Items from a dataset
# # # # #

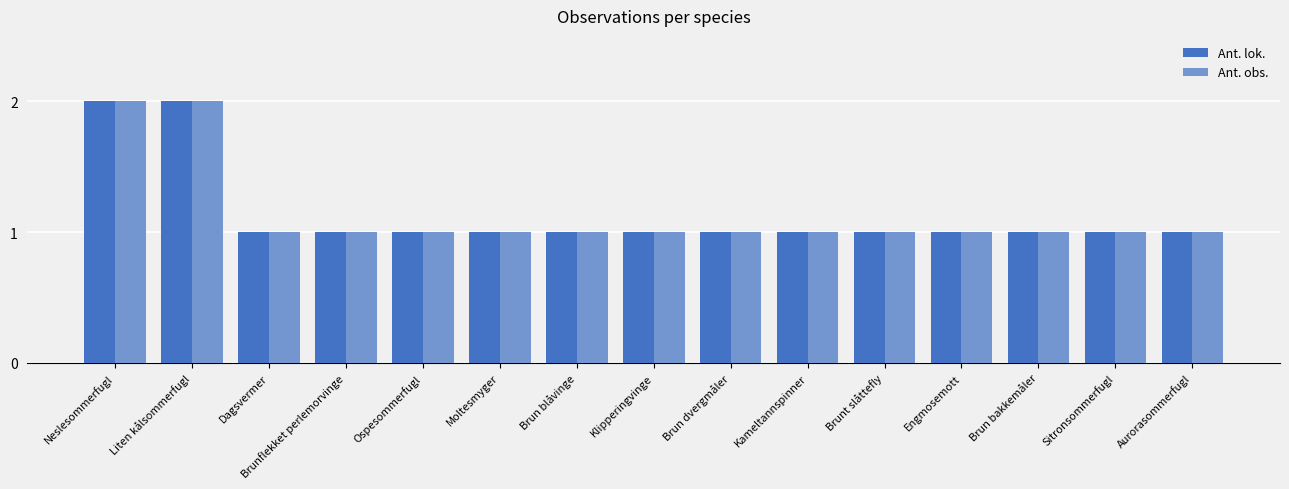

Reading left to right, list all the values displayed in this chart.

Ant. lok.: 2	2	1	1	1	1	1	1	1	1	1	1	1	1	1
Ant. obs.: 2	2	1	1	1	1	1	1	1	1	1	1	1	1	1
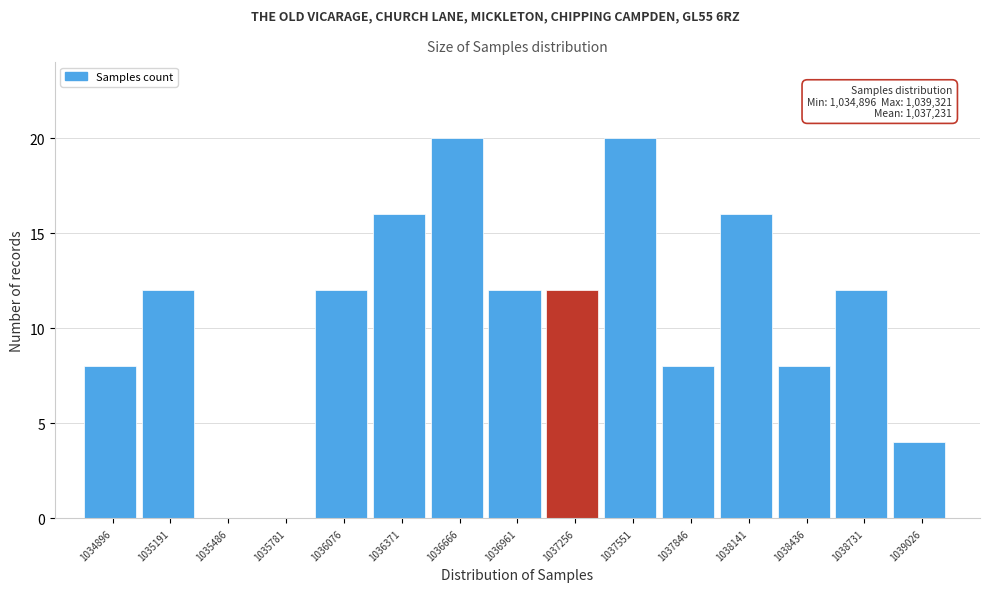

Reading left to right, extract all data points from this chart.

1034896=8	1035191=12	1035486=0	1035781=0	1036076=12	1036371=16	1036666=20	1036961=12	1037256=12	1037551=20	1037846=8	1038141=16	1038436=8	1038731=12	1039026=4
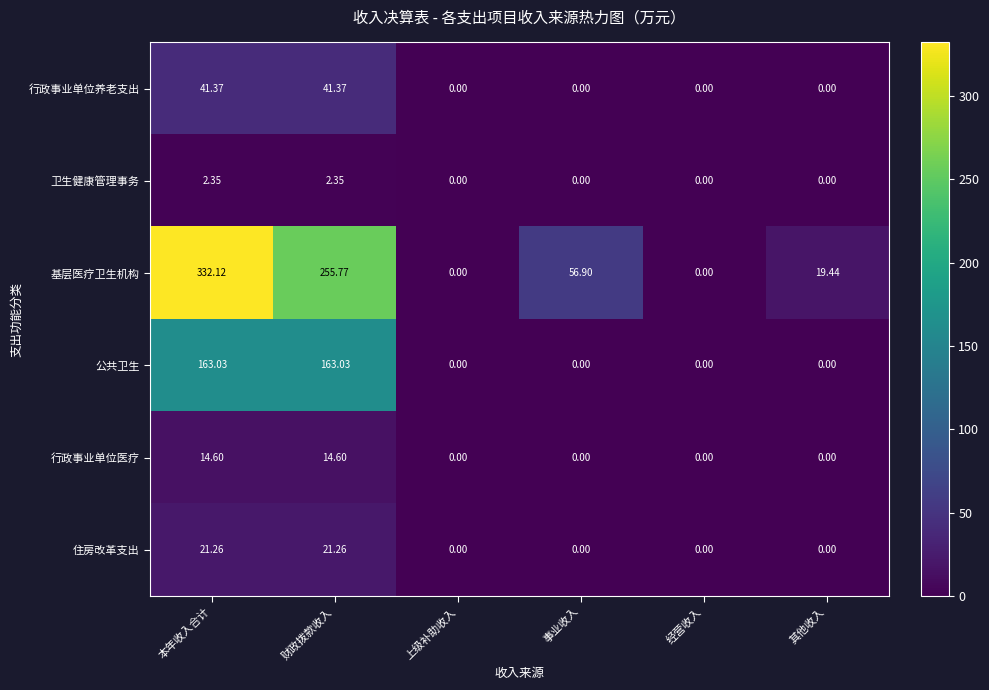

Rank the series by their maximum value, from lowest to highest.

卫生健康管理事务, 行政事业单位医疗, 住房改革支出, 行政事业单位养老支出, 公共卫生, 基层医疗卫生机构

# # # # #

* _Requirement_
Return verbatim the portion of the items that opens with the line containing "Reading left to right, extract" and continues through the end of the items, including both ends. Leave the pictures out of your answer.

* _Solved problem_
Reading left to right, extract all data points from this chart.

1034896=8	1035191=12	1035486=0	1035781=0	1036076=12	1036371=16	1036666=20	1036961=12	1037256=12	1037551=20	1037846=8	1038141=16	1038436=8	1038731=12	1039026=4

Rank the series by their maximum value, from lowest to highest.

卫生健康管理事务, 行政事业单位医疗, 住房改革支出, 行政事业单位养老支出, 公共卫生, 基层医疗卫生机构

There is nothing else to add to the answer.